But people who haven't read the book don't think I'm funny. They think I'm a humorless mental illness advocate, and they ignore me. They don't want to read a book that isn't amusing. Sure, there's sad stuff too -- I like to think of it as a well-rounded book, but if you haven't read it or heard about it (which is still most people in the world) you wouldn't think it was particularly amusing. Maybe it isn't, particularly, but at least some of it is.
Of course, there could be people who read the book who don't get the joke and don't laugh. Not everyone finds me funny, even when I was known more for being funny than not. Some people just think I'm a smartass, which I am, because it's an excellent defense mechanism.
I don't laugh at the 3 Stooges, and I don't laugh at . . . other things that rely on physical humor at the expense of wit.

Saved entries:
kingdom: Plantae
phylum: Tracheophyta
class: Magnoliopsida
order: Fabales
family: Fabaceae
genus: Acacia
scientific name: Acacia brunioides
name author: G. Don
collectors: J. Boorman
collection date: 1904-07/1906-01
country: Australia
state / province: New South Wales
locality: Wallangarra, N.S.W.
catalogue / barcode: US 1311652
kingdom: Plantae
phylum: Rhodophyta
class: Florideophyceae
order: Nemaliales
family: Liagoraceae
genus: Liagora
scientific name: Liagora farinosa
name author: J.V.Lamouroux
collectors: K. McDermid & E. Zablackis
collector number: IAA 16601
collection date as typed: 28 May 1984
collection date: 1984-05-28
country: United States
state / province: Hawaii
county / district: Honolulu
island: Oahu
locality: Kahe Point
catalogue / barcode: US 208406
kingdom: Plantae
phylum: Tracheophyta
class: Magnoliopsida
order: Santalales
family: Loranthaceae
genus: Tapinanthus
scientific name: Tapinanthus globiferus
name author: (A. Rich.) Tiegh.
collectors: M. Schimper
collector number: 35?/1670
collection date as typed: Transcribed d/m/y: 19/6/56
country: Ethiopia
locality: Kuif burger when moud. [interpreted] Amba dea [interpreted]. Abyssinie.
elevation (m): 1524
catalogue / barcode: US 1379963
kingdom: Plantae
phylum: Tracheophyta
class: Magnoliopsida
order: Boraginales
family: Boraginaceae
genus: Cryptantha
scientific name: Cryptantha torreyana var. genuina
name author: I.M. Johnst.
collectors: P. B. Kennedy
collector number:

**TASK LIST**
a. From the passage on humor, list each thing it says people who haven't read the book think or do.
b. In the passage on humor, what does the writer call being a smartass?
c. Rewrite the part of the passage on humor that opens with the words containing "But people who" and closes with "expense of wit.", changing "smartass" to "wiseguy".

**ANSWERS FOR THE TASKS**
a.
- They don't think the writer is funny.
- They think the writer is a humorless mental illness advocate.
- They ignore the writer.
- They don't want to read a book that isn't amusing.
- They wouldn't think the book was particularly amusing.

b. An excellent defense mechanism.

c.
But people who haven't read the book don't think I'm funny. They think I'm a humorless mental illness advocate, and they ignore me. They don't want to read a book that isn't amusing. Sure, there's sad stuff too -- I like to think of it as a well-rounded book, but if you haven't read it or heard about it (which is still most people in the world) you wouldn't think it was particularly amusing. Maybe it isn't, particularly, but at least some of it is.
Of course, there could be people who read the book who don't get the joke and don't laugh. Not everyone finds me funny, even when I was known more for being funny than not. Some people just think I'm a wiseguy, which I am, because it's an excellent defense mechanism.
I don't laugh at the 3 Stooges, and I don't laugh at . . . other things that rely on physical humor at the expense of wit.